*** Supplied passage Section Begins ***
The analysis of the qPCR amplification was performed with the Rotor-Gene Q equipment (QIAGEN®, Germany). The samples were processed under the following amplification conditions: an initial thermal denaturation cycle of five minutes at 95 °C, alignment with 30 cycles at 59 °C for 15 s, and elongation for 20 s at 72 °C. The conditions were the same for the three pairs of primers used; Universal, Bacteroidetes, and Firmicutes. The results expression was carried out by quantifying the relative abundance units (RAU) of Firmicutes and Bacteroidetes with the formula RAU = 2−∆Ct, which: RAU = Relative Abundance Units and ∆Ct = Ct specific primers-Ct universal primers [40].
Stress Measurement
Application of Stress Questionnaires
Two stress inventories were applied, the Perceived Stress Scale (PPS) and SISCO Inventory of academic stress. The PSS instrument was designed to measure the degree to which situations in life are valued as stressful, using the questionnaire in Spanish, previously validated by other research for this language [27]. The instrument consists of 14 items, all of which are self-applied and assess the level of perceived stress in the last month, with a 5-point response scale (0 = never, 1 = almost never, 2 = occasionally, 3 = often, 4 = very often). The total PPS score is obtained by inverting the scores of points 4, 5, 6, 7, 9, 10 and 13 (0 = 4, 1 = 3, 2 = 2, 3 = 1, and 4 = 0). A higher score indicates a higher level of perceived stress.
The Academic SISCO Inventory was designed to measure the amount of stress of academic origin perceived by students. This instrument comprises 31 items, with a filter item that, in dichotomous terms (yes–no), allows to determine if the respondent is a candidate or not to answer the inventory. The remaining items use a Lickert-type scaling of five categorical values (never, rarely, sometimes, almost always and always). The questionnaire is divided into three sections that identify the frequency in which the environment demands are valued as stressful stimuli, the frequency of symptoms or reactions to the stressful stimulus, and the frequency of use of coping strategies [28]. In this project, only the section questions on the frequency of symptoms or reactions to the stressor stimulus (psychological reactions questions) were used.
Before starting the project, a pilot study was carried out to validate the instruments on subjects from the same population (Faculty of Health Sciences). The Perceived Stress Scale (PSS) instrument was applied to 49 subjects, and the SISCO Inventory of academic stress (psychological reactions section) was completed only for 29 subjects, both by self-application in digital format. For the PSS instrument, a Cronbach alpha of 0.83 was obtained, reliability by test–retest analyzed by Pearson correlation was 0.7182. For the academic SISCO, a Cronbach alpha value of 0.9448 and reliability by test–retest analyzed by Pearson correlation of 0.6778 was obtained.
Extraction of Cortisol from Hair Samples
The hair samples were cut with surgical scissors at the level of the back of the head, as close to the base as possible. The first two centimeters (excluding the follicle) were selected for the sample. The samples were labelled and stored for later extraction and cortisol analysis by competitive enzyme-linked immunosorbent assay (ELISA) in pg/mg.
*** Supplied passage Section Ends ***
*** Given records Section Begins ***
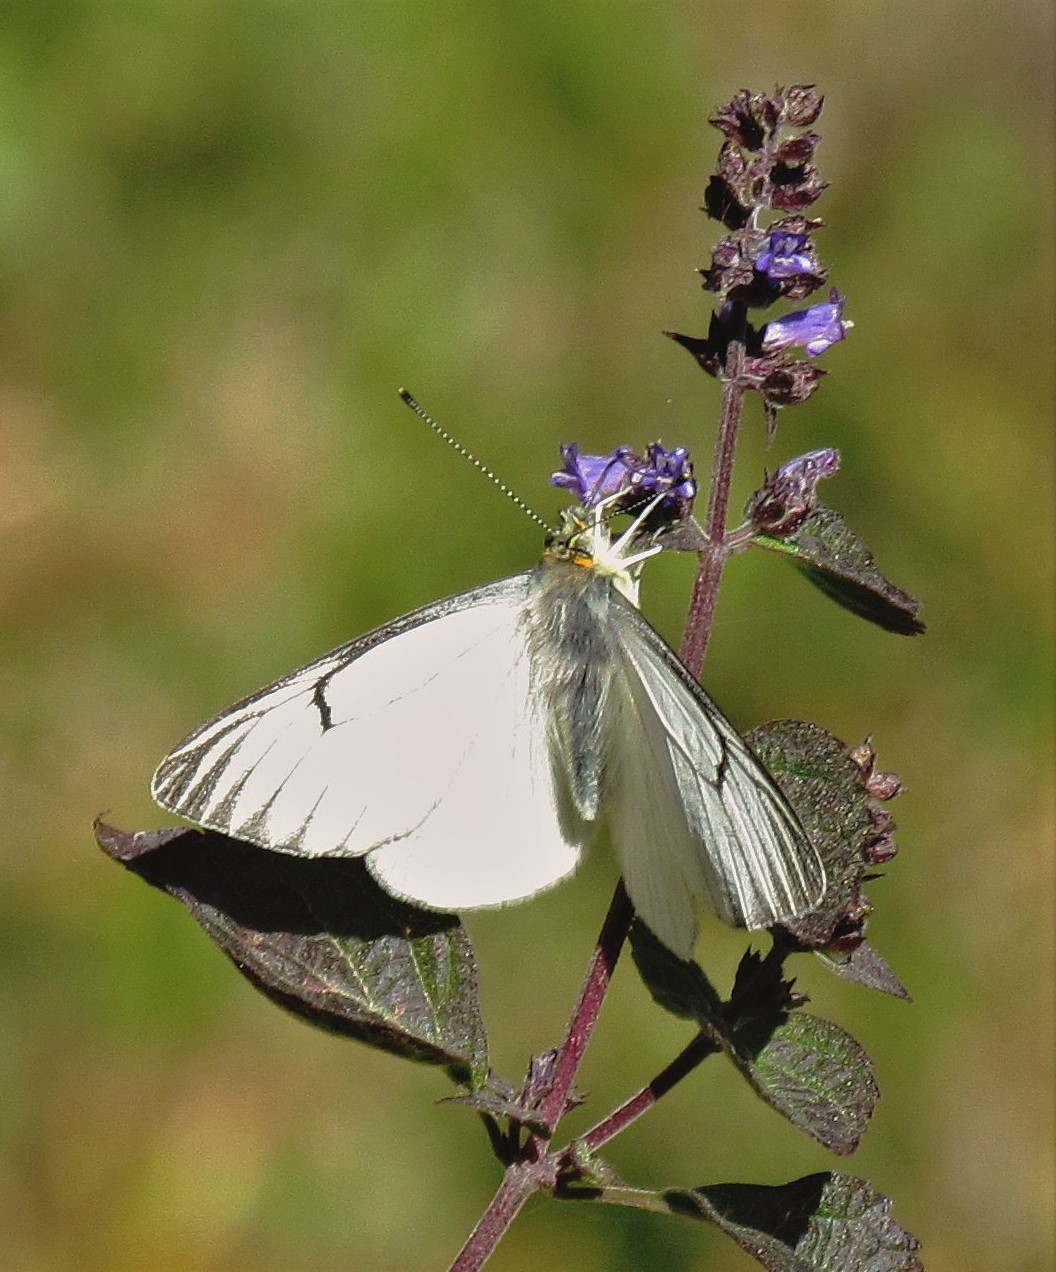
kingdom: Animalia
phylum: Arthropoda
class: Insecta
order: Lepidoptera
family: Pieridae
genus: Tatochila
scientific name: Tatochila orthodice
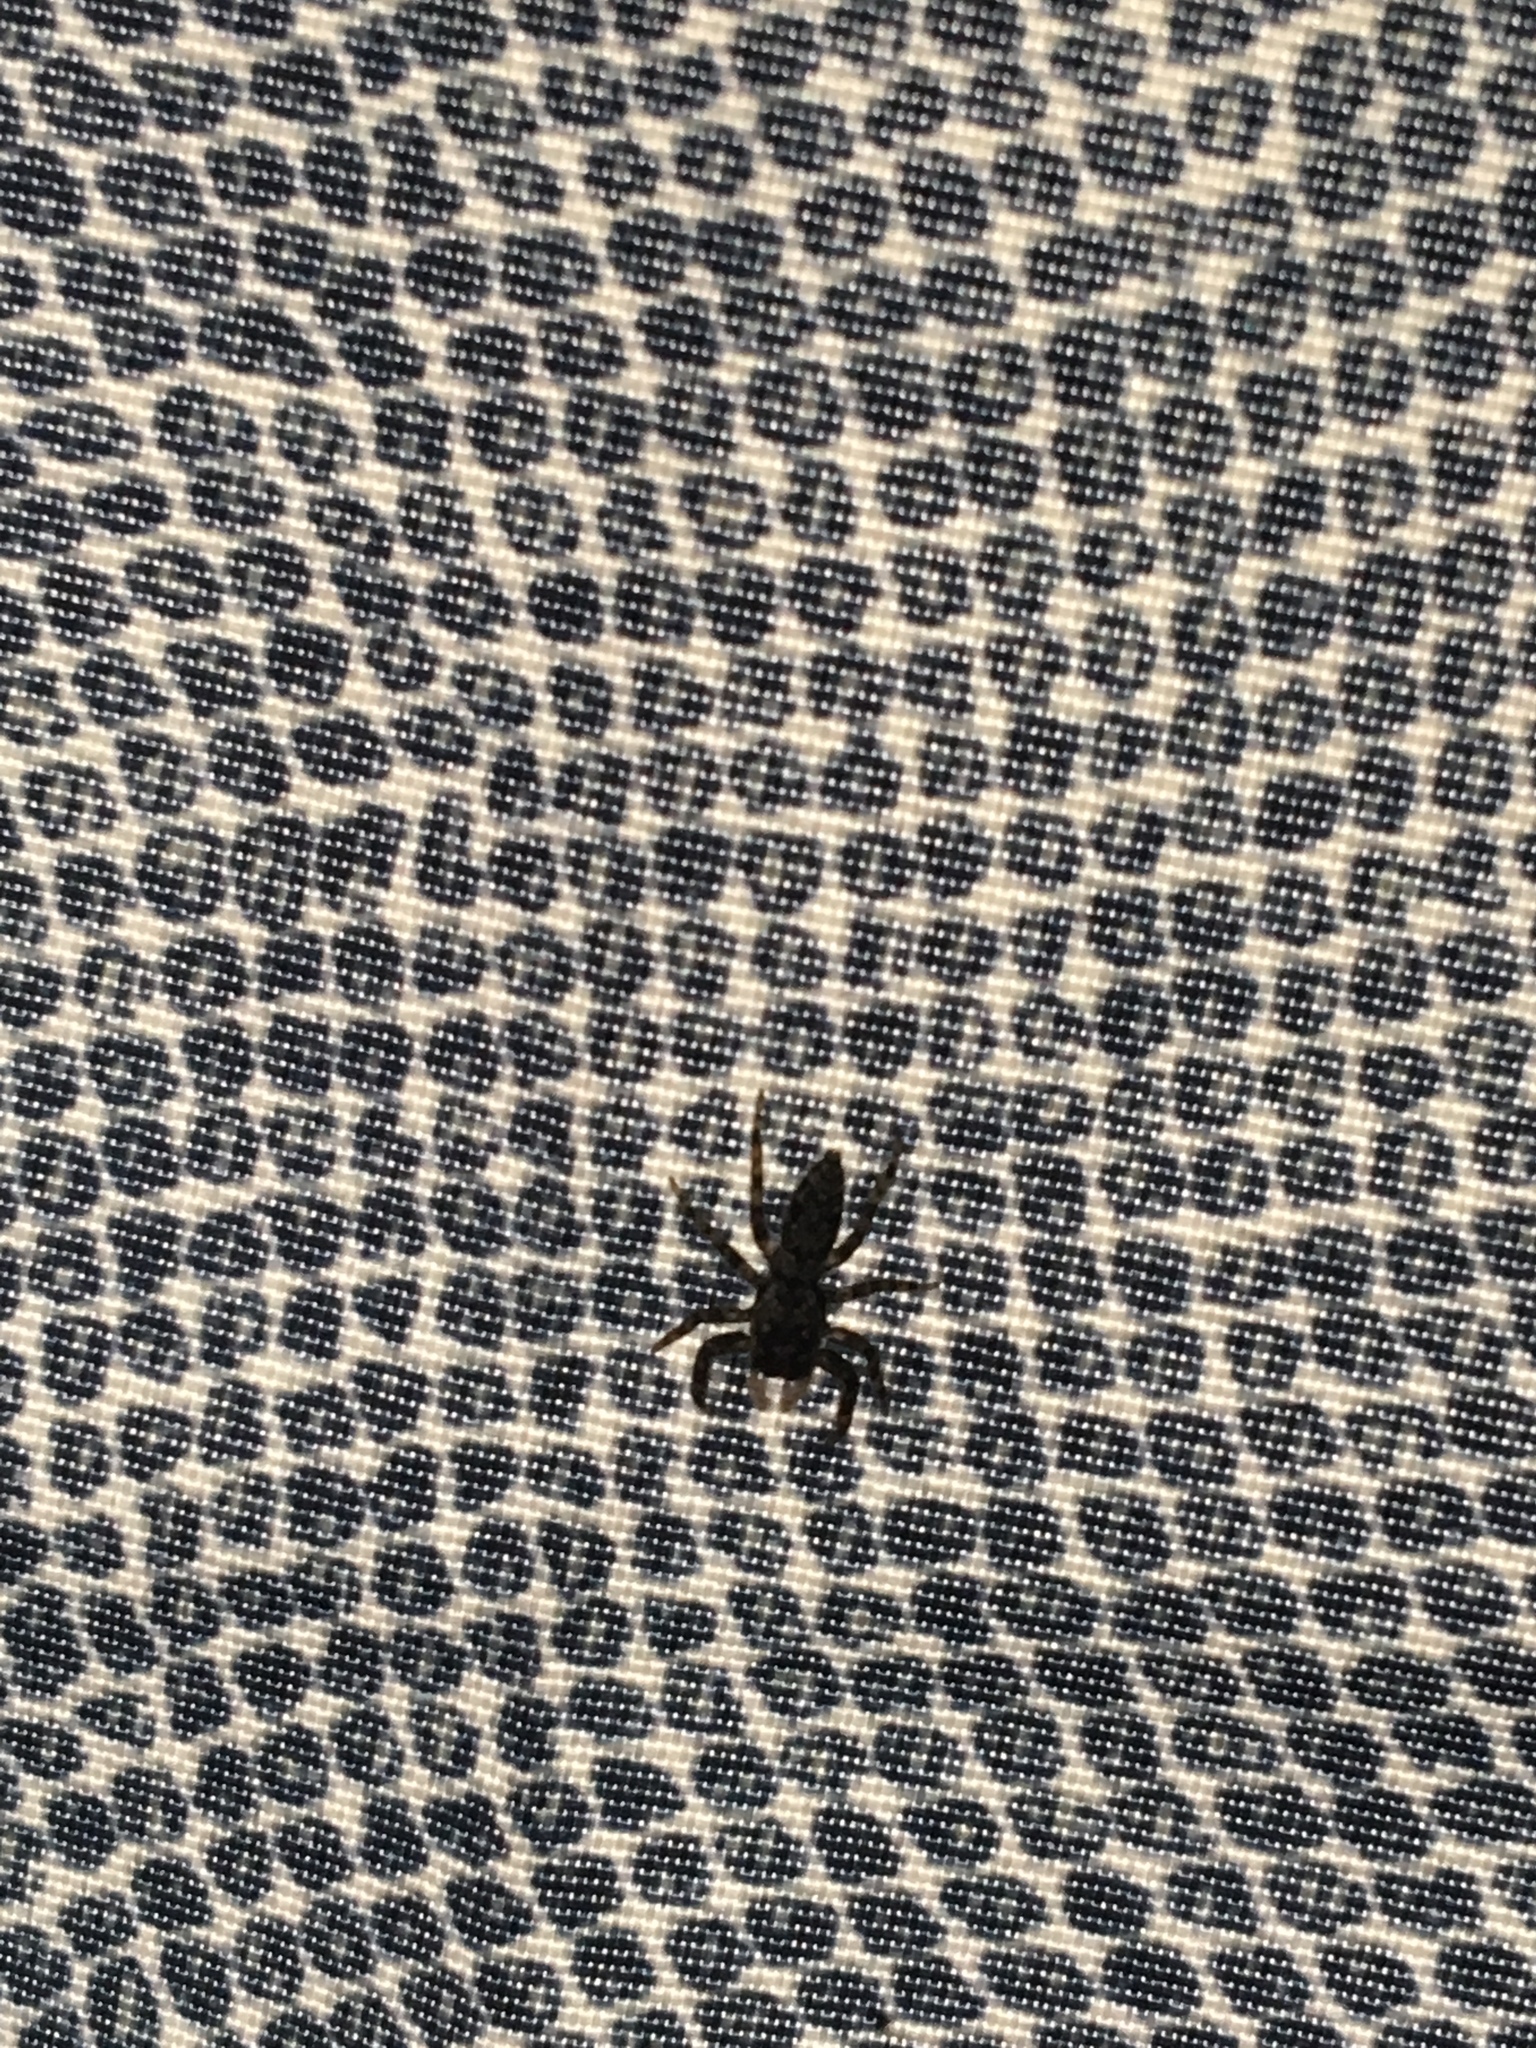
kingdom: Animalia
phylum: Arthropoda
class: Arachnida
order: Araneae
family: Salticidae
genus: Platycryptus
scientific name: Platycryptus undatus
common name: Tan jumping spider
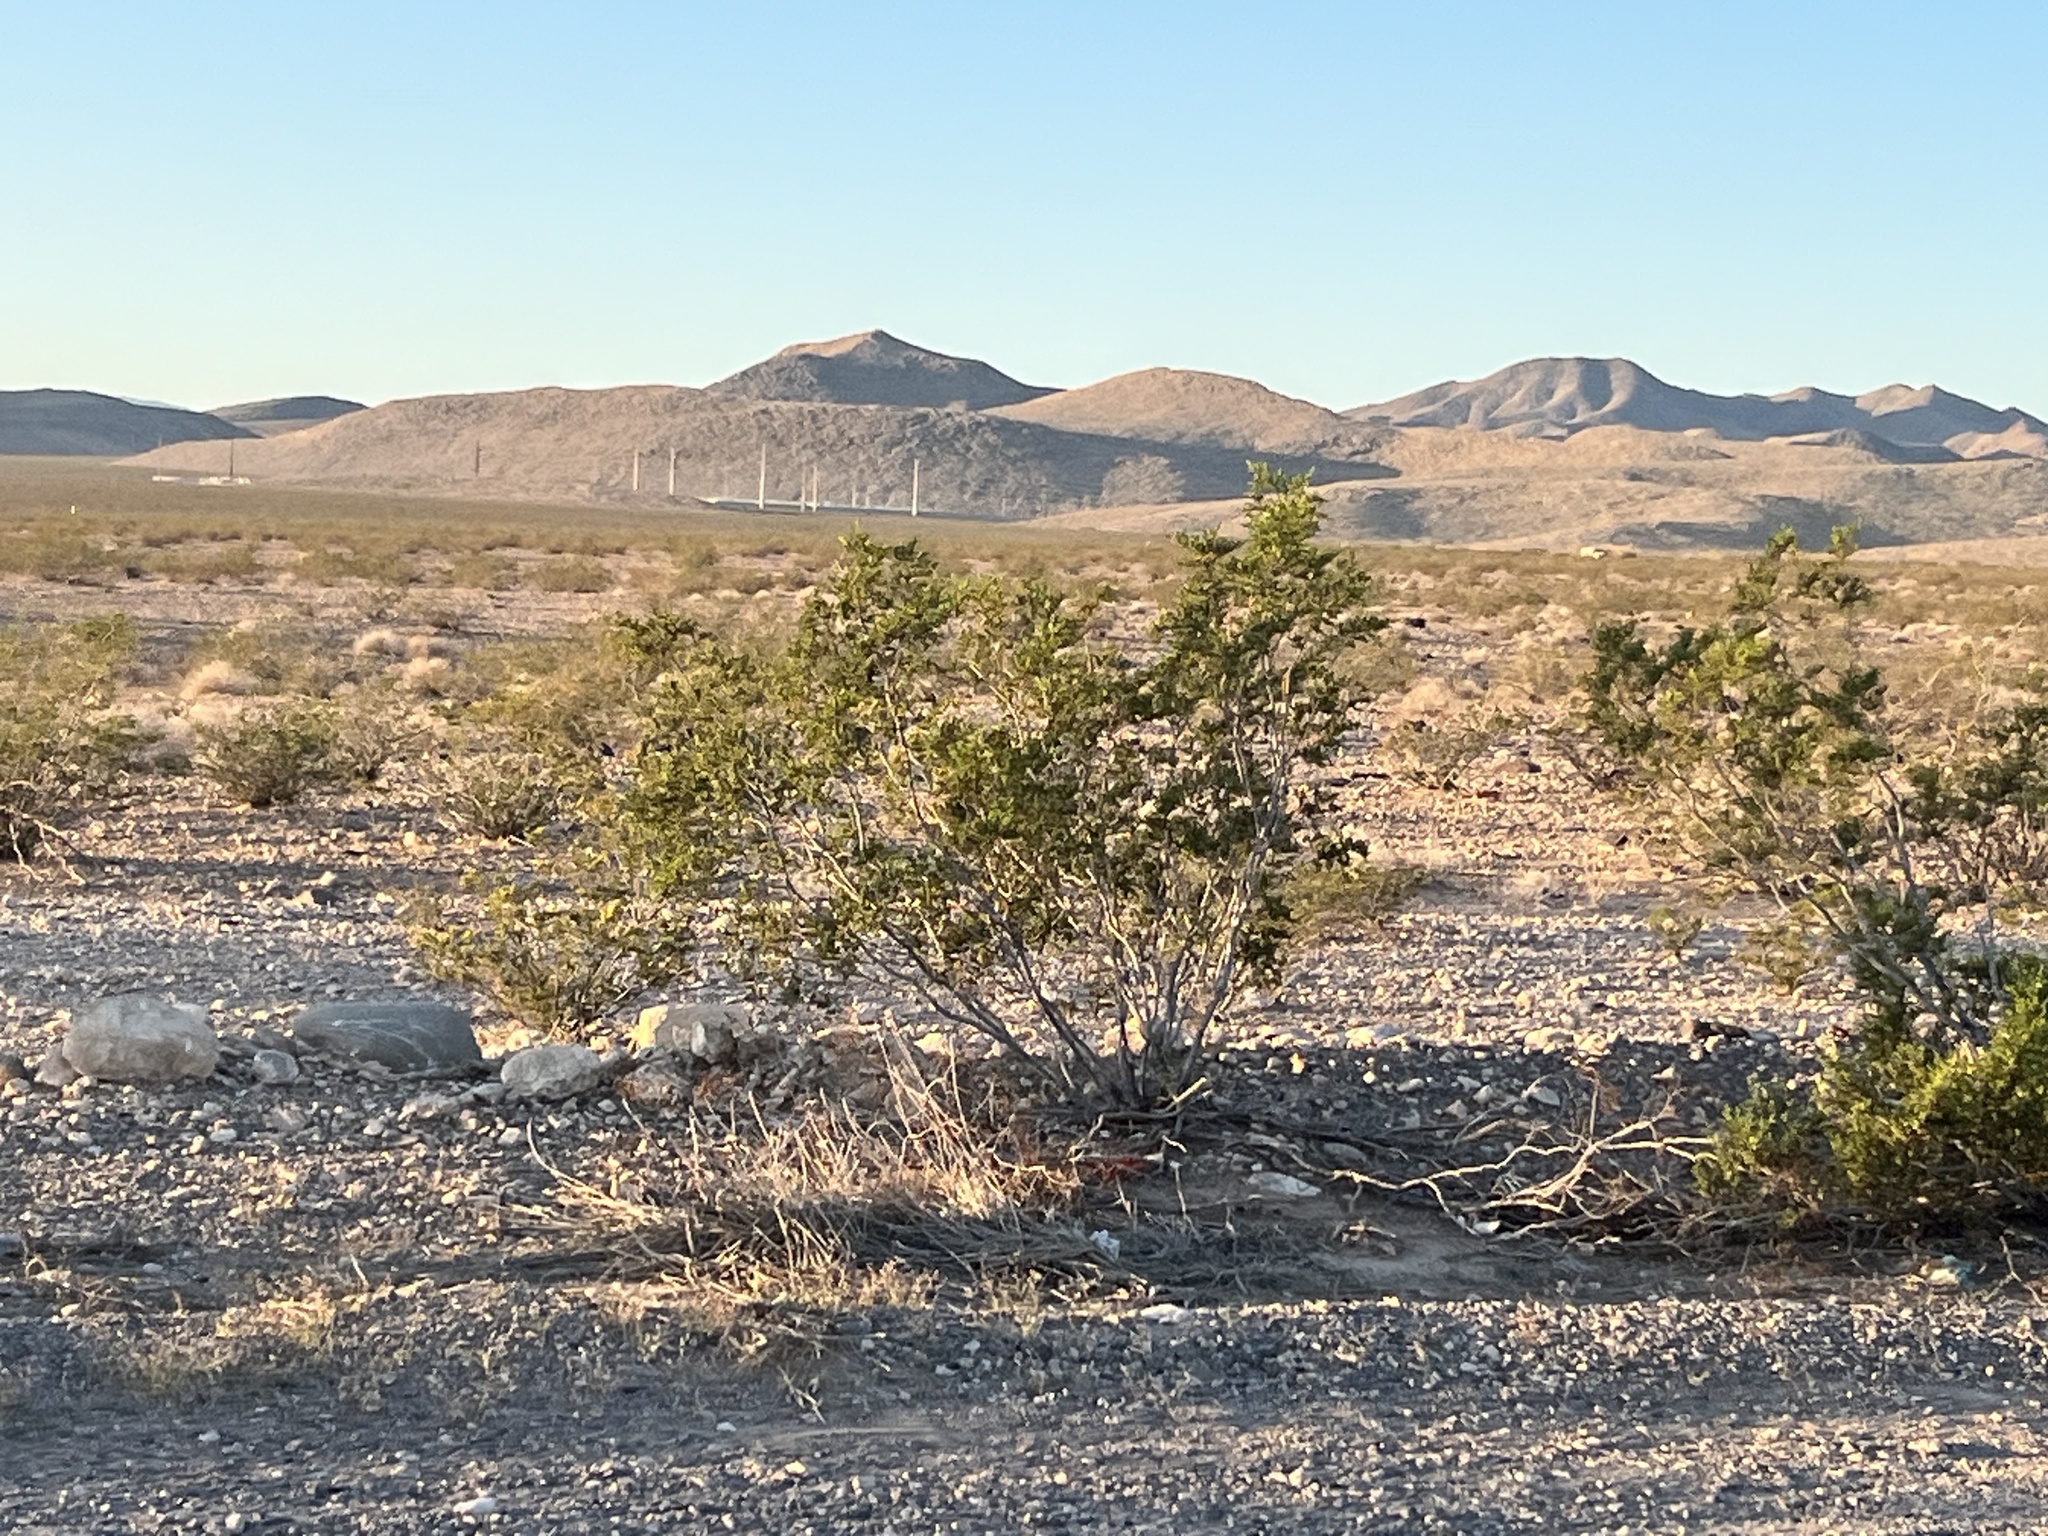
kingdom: Plantae
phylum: Tracheophyta
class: Magnoliopsida
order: Zygophyllales
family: Zygophyllaceae
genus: Larrea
*** Given records Section Ends ***
Exercise aim — Copy the methods passage from "The analysis of" through "universal primers [40].", replacing "elongation" with "extension".

Written answer —
The analysis of the qPCR amplification was performed with the Rotor-Gene Q equipment (QIAGEN®, Germany). The samples were processed under the following amplification conditions: an initial thermal denaturation cycle of five minutes at 95 °C, alignment with 30 cycles at 59 °C for 15 s, and extension for 20 s at 72 °C. The conditions were the same for the three pairs of primers used; Universal, Bacteroidetes, and Firmicutes. The results expression was carried out by quantifying the relative abundance units (RAU) of Firmicutes and Bacteroidetes with the formula RAU = 2−∆Ct, which: RAU = Relative Abundance Units and ∆Ct = Ct specific primers-Ct universal primers [40].